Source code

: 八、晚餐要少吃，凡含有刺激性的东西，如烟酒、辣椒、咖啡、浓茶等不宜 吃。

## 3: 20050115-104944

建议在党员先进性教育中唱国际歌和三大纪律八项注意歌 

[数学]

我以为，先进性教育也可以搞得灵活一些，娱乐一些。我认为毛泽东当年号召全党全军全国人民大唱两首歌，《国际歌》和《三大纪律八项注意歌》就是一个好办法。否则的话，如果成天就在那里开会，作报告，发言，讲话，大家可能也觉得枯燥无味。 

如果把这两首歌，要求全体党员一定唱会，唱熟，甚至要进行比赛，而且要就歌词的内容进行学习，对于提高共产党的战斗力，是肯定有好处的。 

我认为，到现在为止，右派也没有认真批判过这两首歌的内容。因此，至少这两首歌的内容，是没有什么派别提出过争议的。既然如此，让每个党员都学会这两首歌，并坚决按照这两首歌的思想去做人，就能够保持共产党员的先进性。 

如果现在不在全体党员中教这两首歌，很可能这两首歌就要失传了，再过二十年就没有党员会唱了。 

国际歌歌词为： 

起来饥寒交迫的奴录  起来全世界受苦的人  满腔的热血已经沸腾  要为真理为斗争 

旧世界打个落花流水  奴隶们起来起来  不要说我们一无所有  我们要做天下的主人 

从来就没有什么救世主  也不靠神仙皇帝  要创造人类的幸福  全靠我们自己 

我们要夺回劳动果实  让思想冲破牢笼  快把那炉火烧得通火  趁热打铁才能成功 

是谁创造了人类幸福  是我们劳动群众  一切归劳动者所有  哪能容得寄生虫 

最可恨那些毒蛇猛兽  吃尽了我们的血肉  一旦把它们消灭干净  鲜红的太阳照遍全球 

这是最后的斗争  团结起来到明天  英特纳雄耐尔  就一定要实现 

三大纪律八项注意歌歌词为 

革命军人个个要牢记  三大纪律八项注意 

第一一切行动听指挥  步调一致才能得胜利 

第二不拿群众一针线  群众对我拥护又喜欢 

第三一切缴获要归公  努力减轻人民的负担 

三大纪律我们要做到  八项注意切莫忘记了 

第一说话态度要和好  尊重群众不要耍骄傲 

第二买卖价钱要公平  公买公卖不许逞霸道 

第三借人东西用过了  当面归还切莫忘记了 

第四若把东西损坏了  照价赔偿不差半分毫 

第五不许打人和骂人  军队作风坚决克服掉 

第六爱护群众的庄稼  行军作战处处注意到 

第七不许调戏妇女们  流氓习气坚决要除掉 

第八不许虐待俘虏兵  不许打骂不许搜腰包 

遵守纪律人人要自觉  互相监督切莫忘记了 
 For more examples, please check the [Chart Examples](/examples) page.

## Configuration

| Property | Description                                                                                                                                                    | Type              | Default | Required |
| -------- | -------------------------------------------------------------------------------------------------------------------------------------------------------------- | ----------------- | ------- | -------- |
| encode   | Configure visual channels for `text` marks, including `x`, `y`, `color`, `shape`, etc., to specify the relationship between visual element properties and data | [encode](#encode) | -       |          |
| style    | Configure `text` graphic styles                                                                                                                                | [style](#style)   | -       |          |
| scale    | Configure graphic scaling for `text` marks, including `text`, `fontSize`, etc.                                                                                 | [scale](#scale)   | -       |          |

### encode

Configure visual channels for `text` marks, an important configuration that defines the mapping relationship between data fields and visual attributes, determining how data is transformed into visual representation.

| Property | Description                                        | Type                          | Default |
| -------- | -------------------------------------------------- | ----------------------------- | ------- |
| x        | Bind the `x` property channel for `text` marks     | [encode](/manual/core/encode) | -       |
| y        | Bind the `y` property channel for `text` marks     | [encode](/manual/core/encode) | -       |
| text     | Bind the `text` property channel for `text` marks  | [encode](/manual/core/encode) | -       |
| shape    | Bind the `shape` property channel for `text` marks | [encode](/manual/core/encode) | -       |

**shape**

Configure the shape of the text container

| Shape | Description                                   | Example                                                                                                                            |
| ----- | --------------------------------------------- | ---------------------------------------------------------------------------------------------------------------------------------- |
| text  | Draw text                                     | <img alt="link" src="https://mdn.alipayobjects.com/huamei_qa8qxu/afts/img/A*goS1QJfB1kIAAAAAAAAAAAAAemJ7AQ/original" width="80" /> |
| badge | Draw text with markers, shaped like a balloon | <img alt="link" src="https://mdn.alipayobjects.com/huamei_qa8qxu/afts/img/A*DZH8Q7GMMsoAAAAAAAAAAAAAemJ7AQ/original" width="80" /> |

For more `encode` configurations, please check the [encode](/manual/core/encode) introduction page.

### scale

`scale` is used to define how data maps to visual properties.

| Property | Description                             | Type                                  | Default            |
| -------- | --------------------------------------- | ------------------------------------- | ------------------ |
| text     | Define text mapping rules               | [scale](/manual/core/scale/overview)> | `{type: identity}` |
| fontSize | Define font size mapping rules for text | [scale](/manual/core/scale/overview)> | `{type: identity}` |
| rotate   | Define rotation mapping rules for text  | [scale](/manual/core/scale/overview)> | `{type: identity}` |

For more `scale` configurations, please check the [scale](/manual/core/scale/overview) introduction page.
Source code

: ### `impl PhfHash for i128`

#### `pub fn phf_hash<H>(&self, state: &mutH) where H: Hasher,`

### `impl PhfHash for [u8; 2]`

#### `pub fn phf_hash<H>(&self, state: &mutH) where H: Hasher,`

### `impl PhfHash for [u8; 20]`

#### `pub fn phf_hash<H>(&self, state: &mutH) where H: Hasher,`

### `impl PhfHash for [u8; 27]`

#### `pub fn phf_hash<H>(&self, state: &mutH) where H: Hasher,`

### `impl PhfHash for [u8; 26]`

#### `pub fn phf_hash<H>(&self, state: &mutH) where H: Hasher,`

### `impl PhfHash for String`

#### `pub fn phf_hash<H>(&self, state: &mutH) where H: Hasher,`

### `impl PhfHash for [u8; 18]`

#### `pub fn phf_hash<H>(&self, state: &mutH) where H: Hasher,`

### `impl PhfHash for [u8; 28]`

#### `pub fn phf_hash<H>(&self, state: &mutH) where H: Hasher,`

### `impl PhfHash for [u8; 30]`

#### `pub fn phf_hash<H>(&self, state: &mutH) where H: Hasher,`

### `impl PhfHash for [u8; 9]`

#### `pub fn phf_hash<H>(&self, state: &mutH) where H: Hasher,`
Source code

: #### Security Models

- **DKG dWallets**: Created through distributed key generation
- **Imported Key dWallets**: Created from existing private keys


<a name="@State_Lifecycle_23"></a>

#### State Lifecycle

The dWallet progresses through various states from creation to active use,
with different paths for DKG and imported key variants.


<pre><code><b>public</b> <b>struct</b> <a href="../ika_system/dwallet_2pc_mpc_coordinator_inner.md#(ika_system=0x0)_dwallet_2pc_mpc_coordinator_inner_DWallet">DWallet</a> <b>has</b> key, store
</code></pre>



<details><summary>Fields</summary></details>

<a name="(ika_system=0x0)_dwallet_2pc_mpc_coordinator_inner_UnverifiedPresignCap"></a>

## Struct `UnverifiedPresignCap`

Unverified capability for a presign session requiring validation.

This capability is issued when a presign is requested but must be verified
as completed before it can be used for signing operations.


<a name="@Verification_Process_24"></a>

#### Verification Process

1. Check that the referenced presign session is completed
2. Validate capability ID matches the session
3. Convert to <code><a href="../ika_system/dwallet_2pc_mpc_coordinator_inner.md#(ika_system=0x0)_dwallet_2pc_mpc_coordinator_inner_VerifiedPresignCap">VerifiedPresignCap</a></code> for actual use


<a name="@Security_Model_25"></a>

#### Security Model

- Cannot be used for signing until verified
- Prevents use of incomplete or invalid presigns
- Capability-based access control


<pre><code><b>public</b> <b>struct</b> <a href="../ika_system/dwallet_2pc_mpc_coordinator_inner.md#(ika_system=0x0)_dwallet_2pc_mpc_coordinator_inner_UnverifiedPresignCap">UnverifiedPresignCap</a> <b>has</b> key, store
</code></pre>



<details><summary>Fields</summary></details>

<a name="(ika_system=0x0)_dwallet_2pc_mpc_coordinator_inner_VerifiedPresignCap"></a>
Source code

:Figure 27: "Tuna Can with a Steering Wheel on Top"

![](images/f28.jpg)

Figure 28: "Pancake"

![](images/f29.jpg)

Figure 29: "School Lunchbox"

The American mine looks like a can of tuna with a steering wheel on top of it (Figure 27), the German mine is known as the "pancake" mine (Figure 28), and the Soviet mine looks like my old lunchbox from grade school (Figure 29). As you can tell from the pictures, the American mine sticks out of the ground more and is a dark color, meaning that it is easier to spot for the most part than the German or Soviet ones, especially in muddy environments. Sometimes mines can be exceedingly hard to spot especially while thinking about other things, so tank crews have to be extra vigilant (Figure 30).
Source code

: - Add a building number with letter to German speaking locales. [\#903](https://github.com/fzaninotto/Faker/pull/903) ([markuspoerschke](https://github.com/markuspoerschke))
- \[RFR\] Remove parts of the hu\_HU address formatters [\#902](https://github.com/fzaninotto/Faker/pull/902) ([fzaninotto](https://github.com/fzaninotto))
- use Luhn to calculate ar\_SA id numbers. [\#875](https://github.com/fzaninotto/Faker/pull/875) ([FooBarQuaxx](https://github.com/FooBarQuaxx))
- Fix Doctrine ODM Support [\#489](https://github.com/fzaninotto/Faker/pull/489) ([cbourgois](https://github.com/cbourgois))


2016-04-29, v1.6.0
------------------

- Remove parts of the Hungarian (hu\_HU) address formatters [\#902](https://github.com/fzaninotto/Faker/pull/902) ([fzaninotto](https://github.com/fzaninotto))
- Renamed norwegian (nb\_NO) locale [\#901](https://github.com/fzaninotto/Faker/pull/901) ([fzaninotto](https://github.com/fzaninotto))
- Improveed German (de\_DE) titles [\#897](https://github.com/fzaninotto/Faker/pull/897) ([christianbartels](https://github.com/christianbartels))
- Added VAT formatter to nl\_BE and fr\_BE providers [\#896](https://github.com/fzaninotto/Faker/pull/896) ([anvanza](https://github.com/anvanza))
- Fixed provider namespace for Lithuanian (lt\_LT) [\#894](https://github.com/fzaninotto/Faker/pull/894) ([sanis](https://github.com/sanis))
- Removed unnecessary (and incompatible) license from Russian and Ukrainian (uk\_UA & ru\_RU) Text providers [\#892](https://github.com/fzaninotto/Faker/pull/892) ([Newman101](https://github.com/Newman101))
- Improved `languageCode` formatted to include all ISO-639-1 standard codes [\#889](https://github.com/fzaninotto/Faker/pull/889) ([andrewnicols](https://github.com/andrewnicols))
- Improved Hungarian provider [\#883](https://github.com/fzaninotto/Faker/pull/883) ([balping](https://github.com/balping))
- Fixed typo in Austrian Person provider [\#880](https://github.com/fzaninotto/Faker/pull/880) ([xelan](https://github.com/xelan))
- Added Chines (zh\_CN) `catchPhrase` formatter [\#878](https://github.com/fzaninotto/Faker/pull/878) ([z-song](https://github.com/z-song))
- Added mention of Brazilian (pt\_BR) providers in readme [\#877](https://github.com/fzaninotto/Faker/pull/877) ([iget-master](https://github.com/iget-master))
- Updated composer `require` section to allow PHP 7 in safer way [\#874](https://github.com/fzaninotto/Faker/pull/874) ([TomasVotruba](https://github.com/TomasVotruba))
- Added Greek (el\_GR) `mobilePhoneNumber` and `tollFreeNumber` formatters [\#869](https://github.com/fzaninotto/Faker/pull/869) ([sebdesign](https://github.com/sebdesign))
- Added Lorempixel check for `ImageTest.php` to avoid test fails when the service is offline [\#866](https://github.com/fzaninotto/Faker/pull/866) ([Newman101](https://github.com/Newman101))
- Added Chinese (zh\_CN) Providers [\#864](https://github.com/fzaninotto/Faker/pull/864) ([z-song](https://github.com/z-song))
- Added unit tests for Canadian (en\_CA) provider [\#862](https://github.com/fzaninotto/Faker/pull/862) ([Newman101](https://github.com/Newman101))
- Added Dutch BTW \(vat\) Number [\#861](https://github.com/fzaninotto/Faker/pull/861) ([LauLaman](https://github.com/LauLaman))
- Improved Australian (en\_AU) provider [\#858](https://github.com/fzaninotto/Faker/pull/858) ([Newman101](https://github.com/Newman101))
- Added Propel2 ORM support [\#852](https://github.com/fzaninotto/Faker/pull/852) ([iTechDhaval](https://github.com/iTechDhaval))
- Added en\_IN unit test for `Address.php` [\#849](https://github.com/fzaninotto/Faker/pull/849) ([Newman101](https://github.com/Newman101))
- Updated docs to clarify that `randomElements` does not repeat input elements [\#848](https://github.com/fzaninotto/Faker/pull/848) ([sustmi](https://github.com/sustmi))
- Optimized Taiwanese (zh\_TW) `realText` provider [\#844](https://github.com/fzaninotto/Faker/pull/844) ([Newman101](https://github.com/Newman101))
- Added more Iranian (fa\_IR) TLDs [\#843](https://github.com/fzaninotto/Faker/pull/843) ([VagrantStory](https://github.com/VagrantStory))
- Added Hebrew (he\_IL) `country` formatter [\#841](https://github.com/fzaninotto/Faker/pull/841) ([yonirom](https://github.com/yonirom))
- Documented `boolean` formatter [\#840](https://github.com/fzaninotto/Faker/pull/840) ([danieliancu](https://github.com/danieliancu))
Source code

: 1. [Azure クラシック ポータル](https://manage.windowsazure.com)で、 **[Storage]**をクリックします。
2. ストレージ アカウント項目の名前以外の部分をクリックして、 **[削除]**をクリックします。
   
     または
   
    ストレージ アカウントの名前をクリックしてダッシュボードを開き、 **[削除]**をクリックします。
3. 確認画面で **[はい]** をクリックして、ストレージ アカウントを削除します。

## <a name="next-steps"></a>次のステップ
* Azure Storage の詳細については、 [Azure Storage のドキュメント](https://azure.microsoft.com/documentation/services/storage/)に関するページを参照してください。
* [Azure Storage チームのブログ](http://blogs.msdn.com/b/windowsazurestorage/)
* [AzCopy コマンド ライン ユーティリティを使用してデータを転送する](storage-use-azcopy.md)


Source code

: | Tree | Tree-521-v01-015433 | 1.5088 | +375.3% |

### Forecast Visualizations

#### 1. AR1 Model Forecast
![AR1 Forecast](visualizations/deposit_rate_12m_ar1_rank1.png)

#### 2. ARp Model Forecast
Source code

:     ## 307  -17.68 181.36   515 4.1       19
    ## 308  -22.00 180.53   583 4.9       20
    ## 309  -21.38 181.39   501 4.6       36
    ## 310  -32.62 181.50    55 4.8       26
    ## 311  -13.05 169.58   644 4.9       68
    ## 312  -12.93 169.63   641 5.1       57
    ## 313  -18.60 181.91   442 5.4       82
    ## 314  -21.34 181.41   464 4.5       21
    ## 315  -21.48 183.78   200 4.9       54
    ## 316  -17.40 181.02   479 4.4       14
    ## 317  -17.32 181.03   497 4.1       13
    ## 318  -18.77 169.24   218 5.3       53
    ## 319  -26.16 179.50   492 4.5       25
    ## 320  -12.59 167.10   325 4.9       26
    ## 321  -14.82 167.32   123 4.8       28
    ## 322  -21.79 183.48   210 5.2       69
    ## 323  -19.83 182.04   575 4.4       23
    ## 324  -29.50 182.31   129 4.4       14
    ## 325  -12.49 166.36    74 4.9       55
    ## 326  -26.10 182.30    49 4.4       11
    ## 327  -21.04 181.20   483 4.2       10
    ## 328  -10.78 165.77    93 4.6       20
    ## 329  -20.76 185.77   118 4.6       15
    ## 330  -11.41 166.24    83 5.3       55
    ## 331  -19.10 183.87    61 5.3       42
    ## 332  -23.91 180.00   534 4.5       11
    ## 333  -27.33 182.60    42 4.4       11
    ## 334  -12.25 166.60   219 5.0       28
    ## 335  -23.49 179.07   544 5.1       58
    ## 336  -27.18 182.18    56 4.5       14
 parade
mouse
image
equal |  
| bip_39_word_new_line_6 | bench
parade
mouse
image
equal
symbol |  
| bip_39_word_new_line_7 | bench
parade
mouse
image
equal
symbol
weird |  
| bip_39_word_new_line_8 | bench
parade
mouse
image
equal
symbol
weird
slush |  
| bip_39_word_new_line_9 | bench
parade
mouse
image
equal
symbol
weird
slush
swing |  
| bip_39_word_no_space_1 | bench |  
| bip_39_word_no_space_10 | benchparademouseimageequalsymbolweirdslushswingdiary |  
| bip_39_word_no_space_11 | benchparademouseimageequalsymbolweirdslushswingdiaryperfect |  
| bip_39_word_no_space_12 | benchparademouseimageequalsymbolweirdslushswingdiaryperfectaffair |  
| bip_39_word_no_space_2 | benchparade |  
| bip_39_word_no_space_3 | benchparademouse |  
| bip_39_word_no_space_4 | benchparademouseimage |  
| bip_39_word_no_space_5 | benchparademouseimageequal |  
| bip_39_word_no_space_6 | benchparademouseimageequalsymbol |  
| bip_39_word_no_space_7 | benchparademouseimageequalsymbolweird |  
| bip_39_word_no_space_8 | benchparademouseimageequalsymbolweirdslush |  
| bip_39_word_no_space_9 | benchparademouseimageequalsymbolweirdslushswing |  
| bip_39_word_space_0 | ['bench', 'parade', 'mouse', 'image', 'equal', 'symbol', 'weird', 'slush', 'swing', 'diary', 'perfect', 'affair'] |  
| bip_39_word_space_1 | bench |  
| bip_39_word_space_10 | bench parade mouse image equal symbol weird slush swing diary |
■ ■ ■ ■
Task prompt » Pick out every line of the records that contains the string "ストレージ" and copy each one. Case counts.

Answer below »
2. ストレージ アカウント項目の名前以外の部分をクリックして、 **[削除]**をクリックします。
    ストレージ アカウントの名前をクリックしてダッシュボードを開き、 **[削除]**をクリックします。
3. 確認画面で **[はい]** をクリックして、ストレージ アカウントを削除します。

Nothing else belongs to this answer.